Illustration for article titled Disney Announces Plans To Release ‘Mulan’ Directly Into Americans’ Consciousness

BURBANK, CA—As studios continue to delay the theatrical runs of major films due to the global Covid-19 pandemic, Walt Disney Pictures announced plans Tuesday to release the highly anticipated live-action remake of Mulan directly into the consciousness of every American. “In the interests of encouraging film viewers to be safe, we have chosen to skip theaters altogether and instead reach audiences by transmitting this epic tale of a legendary warrior who risks everything for her family into the minds of all current U.S. residents,” said Disney Bob Chapek, encouraging the 330 million domestic viewers of Mulan to reduce transmission of the coronavirus by staying home, where regions of their brain vital to memory formation and linguistic processing would be hijacked to deliver a dazzling, unforgettable cinematic experience. “Fans who were disappointed to hear of the film’s delayed release will be relieved to know that on Apr. 17 at 6 p.m., their visual and auditory cortices will be overwhelmed with impressions of Liu Yifei portraying a fearless young woman who disguises herself as a man to fight for her country in her father’s stead. Our Imagineers have ensured this mostly radiation-based procedure will allow one’s sensation of self to fade away completely until their entire experience of reality becomes Mulan.
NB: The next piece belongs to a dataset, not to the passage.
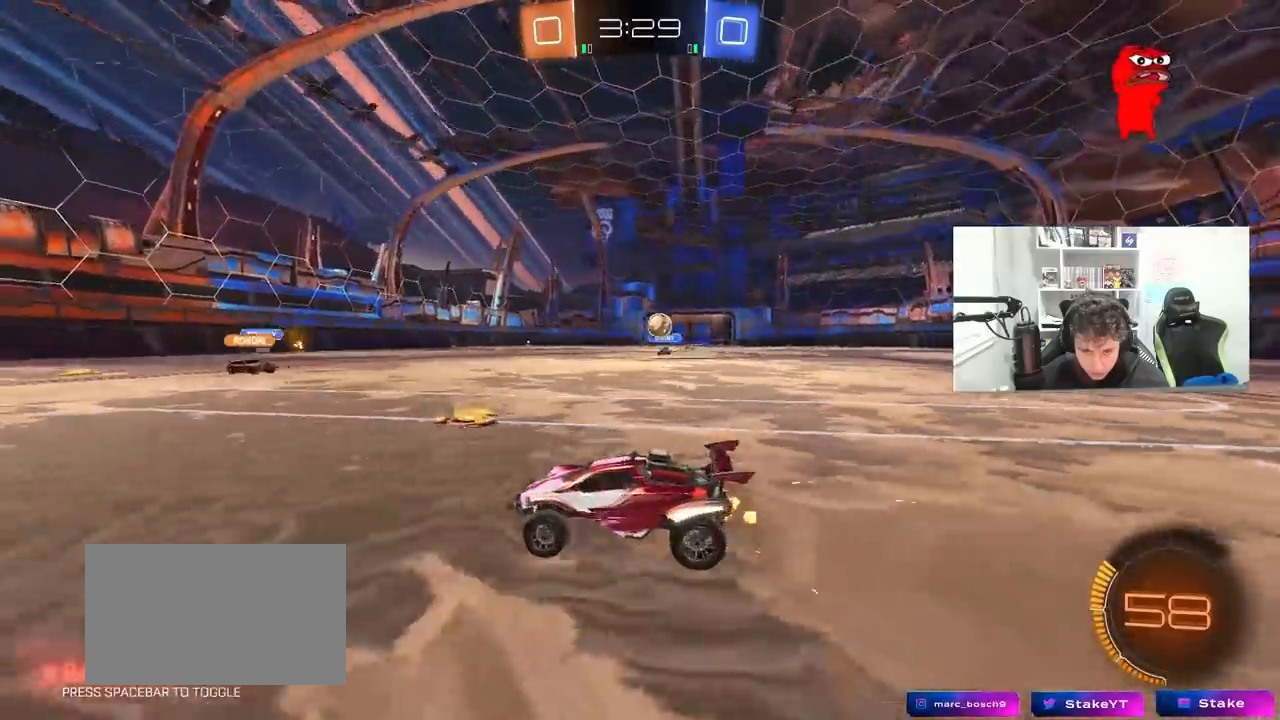
{"keys": ["a"], "mouse": [], "mouse_move": "still", "events": [[17, "a", "down"], [17, "d", "up"], [67, "w", "down"], [350, "a", "up"], [400, "d", "down"], [400, "w", "up"], [433, "a", "down"], [433, "d", "up"]]}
We’re certain that having every detail of this movie vividly and permanently etched into your long-term memory will be well worth the temporary loss of motor function, moderate risk of intracranial aneurysm, and mandatory charge of $14.99.” Hillman went on to confirm that Disney would be streaming the 1998 animated version of Mulan on a continuous loop in the dreams of each American for two weeks prior to the new film’s release.